Readers of Jean Reidy’s poetic, almost mystical, picture book Pup 681: A Sea Otter Rescue Story, illustrated by Ashley Crowley (2019), can seek out Mapes’ book for more facts about these critters. The text begins with simple sentences about the eponymous baby otter—named for Washington’s Rialto Beach, where he was stranded—but soon offers much more information than a tale of rescue and rehabilitation. By the text’s third page, readers have learned these facts: Normally, babies stay close to their mothers; they have “very loud voices so their mothers can hear them over the wind and waves”; sea otters are legally protected. The next page includes a full paragraph about baby sea otters’ dependency on their mothers, then a second paragraph that lists the babies’ predators and states that their survival rate in the wild is 50 percent.
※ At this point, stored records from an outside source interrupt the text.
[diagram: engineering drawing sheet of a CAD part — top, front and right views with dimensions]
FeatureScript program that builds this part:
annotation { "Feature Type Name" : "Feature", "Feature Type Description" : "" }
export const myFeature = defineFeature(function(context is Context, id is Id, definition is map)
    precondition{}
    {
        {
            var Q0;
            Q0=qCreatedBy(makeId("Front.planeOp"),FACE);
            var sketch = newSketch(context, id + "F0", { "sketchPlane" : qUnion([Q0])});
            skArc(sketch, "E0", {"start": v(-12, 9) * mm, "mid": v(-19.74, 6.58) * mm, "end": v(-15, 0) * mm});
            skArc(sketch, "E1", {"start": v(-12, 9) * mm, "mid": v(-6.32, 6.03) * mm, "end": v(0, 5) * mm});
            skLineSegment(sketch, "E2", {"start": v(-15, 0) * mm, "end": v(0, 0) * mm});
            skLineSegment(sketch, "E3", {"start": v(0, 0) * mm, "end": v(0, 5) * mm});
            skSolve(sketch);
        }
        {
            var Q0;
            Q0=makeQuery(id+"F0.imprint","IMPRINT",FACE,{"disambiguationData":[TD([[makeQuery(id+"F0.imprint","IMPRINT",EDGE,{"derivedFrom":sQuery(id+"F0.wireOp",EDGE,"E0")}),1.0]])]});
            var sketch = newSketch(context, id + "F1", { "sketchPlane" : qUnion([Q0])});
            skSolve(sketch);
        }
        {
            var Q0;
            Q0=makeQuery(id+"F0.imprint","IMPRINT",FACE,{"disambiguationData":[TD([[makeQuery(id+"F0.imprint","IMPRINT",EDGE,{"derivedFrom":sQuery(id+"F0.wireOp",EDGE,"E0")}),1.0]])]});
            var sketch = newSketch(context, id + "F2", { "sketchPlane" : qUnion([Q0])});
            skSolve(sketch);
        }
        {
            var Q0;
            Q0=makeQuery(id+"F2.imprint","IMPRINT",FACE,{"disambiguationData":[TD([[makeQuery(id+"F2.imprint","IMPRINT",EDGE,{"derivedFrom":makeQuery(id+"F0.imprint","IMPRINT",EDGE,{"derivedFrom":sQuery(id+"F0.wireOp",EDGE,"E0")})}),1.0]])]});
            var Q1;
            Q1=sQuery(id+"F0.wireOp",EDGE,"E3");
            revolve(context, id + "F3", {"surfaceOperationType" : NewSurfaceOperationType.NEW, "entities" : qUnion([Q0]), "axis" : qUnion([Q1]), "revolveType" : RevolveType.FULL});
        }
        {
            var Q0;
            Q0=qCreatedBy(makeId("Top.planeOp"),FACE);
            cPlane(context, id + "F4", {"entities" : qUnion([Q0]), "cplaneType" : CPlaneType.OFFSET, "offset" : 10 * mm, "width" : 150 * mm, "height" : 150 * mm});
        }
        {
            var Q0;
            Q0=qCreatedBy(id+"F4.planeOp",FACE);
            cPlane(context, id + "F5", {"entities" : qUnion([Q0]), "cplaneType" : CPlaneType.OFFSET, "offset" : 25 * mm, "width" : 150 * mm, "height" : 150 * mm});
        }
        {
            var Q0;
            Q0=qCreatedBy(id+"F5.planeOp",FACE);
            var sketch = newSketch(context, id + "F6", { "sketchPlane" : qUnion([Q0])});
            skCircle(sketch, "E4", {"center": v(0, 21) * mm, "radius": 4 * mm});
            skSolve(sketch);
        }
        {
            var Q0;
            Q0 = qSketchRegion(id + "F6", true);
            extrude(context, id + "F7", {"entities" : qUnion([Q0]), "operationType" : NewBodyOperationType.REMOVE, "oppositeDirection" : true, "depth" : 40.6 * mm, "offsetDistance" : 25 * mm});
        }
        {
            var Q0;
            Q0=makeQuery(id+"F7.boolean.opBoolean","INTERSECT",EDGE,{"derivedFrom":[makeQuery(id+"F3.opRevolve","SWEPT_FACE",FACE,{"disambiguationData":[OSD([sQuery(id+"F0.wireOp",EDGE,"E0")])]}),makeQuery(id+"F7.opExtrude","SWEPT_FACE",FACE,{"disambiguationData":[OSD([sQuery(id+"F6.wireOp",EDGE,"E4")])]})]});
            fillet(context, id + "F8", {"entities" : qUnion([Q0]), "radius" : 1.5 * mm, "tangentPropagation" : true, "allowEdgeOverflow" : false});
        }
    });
By the time Rialto is thriving in the Seattle Aquarium (prior to a permanent move to the Vancouver Aquarium), readers have learned about sea otter diet, fur, teeth, habits, and more. Before Rialto moves, there are 10 paragraphs and a map devoted to the otters’ human-caused, near extinction and their human-aided comeback. The clever truth: Less-motivated readers can view each of the numerous, oh-so-cute-and-cuddly photographs, then read their detailed captions to get the story’s condensed version.